* [TE VERWERKEN GEGEVENS]
══════

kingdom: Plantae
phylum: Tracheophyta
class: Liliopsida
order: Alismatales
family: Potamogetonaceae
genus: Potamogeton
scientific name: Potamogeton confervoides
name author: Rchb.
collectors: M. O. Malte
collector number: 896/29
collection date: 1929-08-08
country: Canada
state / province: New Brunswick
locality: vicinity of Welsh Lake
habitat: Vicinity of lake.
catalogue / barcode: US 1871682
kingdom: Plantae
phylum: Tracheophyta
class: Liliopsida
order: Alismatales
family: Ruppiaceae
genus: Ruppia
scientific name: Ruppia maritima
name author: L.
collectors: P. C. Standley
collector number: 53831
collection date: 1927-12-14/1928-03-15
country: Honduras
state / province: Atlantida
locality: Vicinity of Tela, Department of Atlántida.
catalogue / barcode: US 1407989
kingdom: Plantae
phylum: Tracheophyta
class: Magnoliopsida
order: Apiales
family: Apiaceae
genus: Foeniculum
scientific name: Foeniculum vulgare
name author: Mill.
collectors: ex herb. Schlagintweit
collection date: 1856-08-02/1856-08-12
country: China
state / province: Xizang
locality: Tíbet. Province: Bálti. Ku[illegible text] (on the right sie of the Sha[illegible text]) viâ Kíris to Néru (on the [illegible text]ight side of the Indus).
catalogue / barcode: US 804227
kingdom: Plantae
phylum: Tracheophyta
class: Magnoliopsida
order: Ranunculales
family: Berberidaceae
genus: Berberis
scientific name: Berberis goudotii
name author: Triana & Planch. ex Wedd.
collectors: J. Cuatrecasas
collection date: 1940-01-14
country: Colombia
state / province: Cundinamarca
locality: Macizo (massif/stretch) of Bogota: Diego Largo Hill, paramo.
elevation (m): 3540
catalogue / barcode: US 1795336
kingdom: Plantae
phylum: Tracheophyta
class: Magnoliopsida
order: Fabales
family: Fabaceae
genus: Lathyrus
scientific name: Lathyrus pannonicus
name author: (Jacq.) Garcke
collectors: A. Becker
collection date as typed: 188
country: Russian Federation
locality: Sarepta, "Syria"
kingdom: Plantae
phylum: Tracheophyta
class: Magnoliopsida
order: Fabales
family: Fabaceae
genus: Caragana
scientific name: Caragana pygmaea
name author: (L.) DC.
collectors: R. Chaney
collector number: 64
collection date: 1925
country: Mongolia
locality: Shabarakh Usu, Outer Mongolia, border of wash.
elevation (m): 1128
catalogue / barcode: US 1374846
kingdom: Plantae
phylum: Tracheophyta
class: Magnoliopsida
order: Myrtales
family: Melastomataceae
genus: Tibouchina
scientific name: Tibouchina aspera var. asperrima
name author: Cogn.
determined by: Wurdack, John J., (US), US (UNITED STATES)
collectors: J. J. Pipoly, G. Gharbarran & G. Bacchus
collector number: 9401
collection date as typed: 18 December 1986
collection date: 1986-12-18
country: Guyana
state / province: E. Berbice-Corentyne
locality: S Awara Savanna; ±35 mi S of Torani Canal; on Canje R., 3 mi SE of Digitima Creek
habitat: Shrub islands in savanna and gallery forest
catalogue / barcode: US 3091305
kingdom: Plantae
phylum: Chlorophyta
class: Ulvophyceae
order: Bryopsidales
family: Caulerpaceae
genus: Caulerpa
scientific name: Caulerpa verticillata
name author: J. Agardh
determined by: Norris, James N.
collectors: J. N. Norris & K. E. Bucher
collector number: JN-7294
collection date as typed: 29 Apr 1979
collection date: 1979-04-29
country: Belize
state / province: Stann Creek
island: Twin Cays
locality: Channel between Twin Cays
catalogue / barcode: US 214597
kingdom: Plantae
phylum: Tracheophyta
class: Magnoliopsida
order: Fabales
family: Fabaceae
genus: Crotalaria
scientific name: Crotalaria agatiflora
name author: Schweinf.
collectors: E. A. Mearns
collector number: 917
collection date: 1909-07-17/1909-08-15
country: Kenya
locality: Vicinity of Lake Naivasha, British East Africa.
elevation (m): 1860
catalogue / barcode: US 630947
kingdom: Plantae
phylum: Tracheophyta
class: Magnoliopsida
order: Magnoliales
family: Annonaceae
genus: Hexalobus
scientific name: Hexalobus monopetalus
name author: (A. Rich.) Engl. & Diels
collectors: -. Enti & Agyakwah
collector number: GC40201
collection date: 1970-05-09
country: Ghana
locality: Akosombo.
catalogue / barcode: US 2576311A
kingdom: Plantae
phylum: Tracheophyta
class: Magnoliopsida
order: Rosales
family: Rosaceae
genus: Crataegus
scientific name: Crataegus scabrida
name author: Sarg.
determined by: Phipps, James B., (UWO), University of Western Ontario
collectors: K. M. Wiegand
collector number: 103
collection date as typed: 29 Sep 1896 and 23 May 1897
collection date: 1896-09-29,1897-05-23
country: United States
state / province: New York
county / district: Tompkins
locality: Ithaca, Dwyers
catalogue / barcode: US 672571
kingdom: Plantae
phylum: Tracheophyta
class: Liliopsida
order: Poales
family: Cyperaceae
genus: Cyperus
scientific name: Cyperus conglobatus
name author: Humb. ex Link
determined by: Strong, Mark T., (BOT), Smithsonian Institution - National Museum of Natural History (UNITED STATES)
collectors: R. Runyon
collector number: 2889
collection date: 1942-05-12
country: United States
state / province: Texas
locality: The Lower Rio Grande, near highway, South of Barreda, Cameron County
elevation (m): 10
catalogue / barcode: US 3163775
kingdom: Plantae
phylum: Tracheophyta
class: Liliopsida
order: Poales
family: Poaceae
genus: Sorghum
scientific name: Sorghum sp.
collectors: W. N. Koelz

══════

* [VEREISTEN] Werk de rijen hierboven bij door "collectors" overal te vervangen door "collected by" en laat de rest ongewijzigd.

* [UITGEVOERDE OPDRACHT]
kingdom: Plantae
phylum: Tracheophyta
class: Liliopsida
order: Alismatales
family: Potamogetonaceae
genus: Potamogeton
scientific name: Potamogeton confervoides
name author: Rchb.
collected by: M. O. Malte
collector number: 896/29
collection date: 1929-08-08
country: Canada
state / province: New Brunswick
locality: vicinity of Welsh Lake
habitat: Vicinity of lake.
catalogue / barcode: US 1871682
kingdom: Plantae
phylum: Tracheophyta
class: Liliopsida
order: Alismatales
family: Ruppiaceae
genus: Ruppia
scientific name: Ruppia maritima
name author: L.
collected by: P. C. Standley
collector number: 53831
collection date: 1927-12-14/1928-03-15
country: Honduras
state / province: Atlantida
locality: Vicinity of Tela, Department of Atlántida.
catalogue / barcode: US 1407989
kingdom: Plantae
phylum: Tracheophyta
class: Magnoliopsida
order: Apiales
family: Apiaceae
genus: Foeniculum
scientific name: Foeniculum vulgare
name author: Mill.
collected by: ex herb. Schlagintweit
collection date: 1856-08-02/1856-08-12
country: China
state / province: Xizang
locality: Tíbet. Province: Bálti. Ku[illegible text] (on the right sie of the Sha[illegible text]) viâ Kíris to Néru (on the [illegible text]ight side of the Indus).
catalogue / barcode: US 804227
kingdom: Plantae
phylum: Tracheophyta
class: Magnoliopsida
order: Ranunculales
family: Berberidaceae
genus: Berberis
scientific name: Berberis goudotii
name author: Triana & Planch. ex Wedd.
collected by: J. Cuatrecasas
collection date: 1940-01-14
country: Colombia
state / province: Cundinamarca
locality: Macizo (massif/stretch) of Bogota: Diego Largo Hill, paramo.
elevation (m): 3540
catalogue / barcode: US 1795336
kingdom: Plantae
phylum: Tracheophyta
class: Magnoliopsida
order: Fabales
family: Fabaceae
genus: Lathyrus
scientific name: Lathyrus pannonicus
name author: (Jacq.) Garcke
collected by: A. Becker
collection date as typed: 188
country: Russian Federation
locality: Sarepta, "Syria"
kingdom: Plantae
phylum: Tracheophyta
class: Magnoliopsida
order: Fabales
family: Fabaceae
genus: Caragana
scientific name: Caragana pygmaea
name author: (L.) DC.
collected by: R. Chaney
collector number: 64
collection date: 1925
country: Mongolia
locality: Shabarakh Usu, Outer Mongolia, border of wash.
elevation (m): 1128
catalogue / barcode: US 1374846
kingdom: Plantae
phylum: Tracheophyta
class: Magnoliopsida
order: Myrtales
family: Melastomataceae
genus: Tibouchina
scientific name: Tibouchina aspera var. asperrima
name author: Cogn.
determined by: Wurdack, John J., (US), US (UNITED STATES)
collected by: J. J. Pipoly, G. Gharbarran & G. Bacchus
collector number: 9401
collection date as typed: 18 December 1986
collection date: 1986-12-18
country: Guyana
state / province: E. Berbice-Corentyne
locality: S Awara Savanna; ±35 mi S of Torani Canal; on Canje R., 3 mi SE of Digitima Creek
habitat: Shrub islands in savanna and gallery forest
catalogue / barcode: US 3091305
kingdom: Plantae
phylum: Chlorophyta
class: Ulvophyceae
order: Bryopsidales
family: Caulerpaceae
genus: Caulerpa
scientific name: Caulerpa verticillata
name author: J. Agardh
determined by: Norris, James N.
collected by: J. N. Norris & K. E. Bucher
collector number: JN-7294
collection date as typed: 29 Apr 1979
collection date: 1979-04-29
country: Belize
state / province: Stann Creek
island: Twin Cays
locality: Channel between Twin Cays
catalogue / barcode: US 214597
kingdom: Plantae
phylum: Tracheophyta
class: Magnoliopsida
order: Fabales
family: Fabaceae
genus: Crotalaria
scientific name: Crotalaria agatiflora
name author: Schweinf.
collected by: E. A. Mearns
collector number: 917
collection date: 1909-07-17/1909-08-15
country: Kenya
locality: Vicinity of Lake Naivasha, British East Africa.
elevation (m): 1860
catalogue / barcode: US 630947
kingdom: Plantae
phylum: Tracheophyta
class: Magnoliopsida
order: Magnoliales
family: Annonaceae
genus: Hexalobus
scientific name: Hexalobus monopetalus
name author: (A. Rich.) Engl. & Diels
collected by: -. Enti & Agyakwah
collector number: GC40201
collection date: 1970-05-09
country: Ghana
locality: Akosombo.
catalogue / barcode: US 2576311A
kingdom: Plantae
phylum: Tracheophyta
class: Magnoliopsida
order: Rosales
family: Rosaceae
genus: Crataegus
scientific name: Crataegus scabrida
name author: Sarg.
determined by: Phipps, James B., (UWO), University of Western Ontario
collected by: K. M. Wiegand
collector number: 103
collection date as typed: 29 Sep 1896 and 23 May 1897
collection date: 1896-09-29,1897-05-23
country: United States
state / province: New York
county / district: Tompkins
locality: Ithaca, Dwyers
catalogue / barcode: US 672571
kingdom: Plantae
phylum: Tracheophyta
class: Liliopsida
order: Poales
family: Cyperaceae
genus: Cyperus
scientific name: Cyperus conglobatus
name author: Humb. ex Link
determined by: Strong, Mark T., (BOT), Smithsonian Institution - National Museum of Natural History (UNITED STATES)
collected by: R. Runyon
collector number: 2889
collection date: 1942-05-12
country: United States
state / province: Texas
locality: The Lower Rio Grande, near highway, South of Barreda, Cameron County
elevation (m): 10
catalogue / barcode: US 3163775
kingdom: Plantae
phylum: Tracheophyta
class: Liliopsida
order: Poales
family: Poaceae
genus: Sorghum
scientific name: Sorghum sp.
collected by: W. N. Koelz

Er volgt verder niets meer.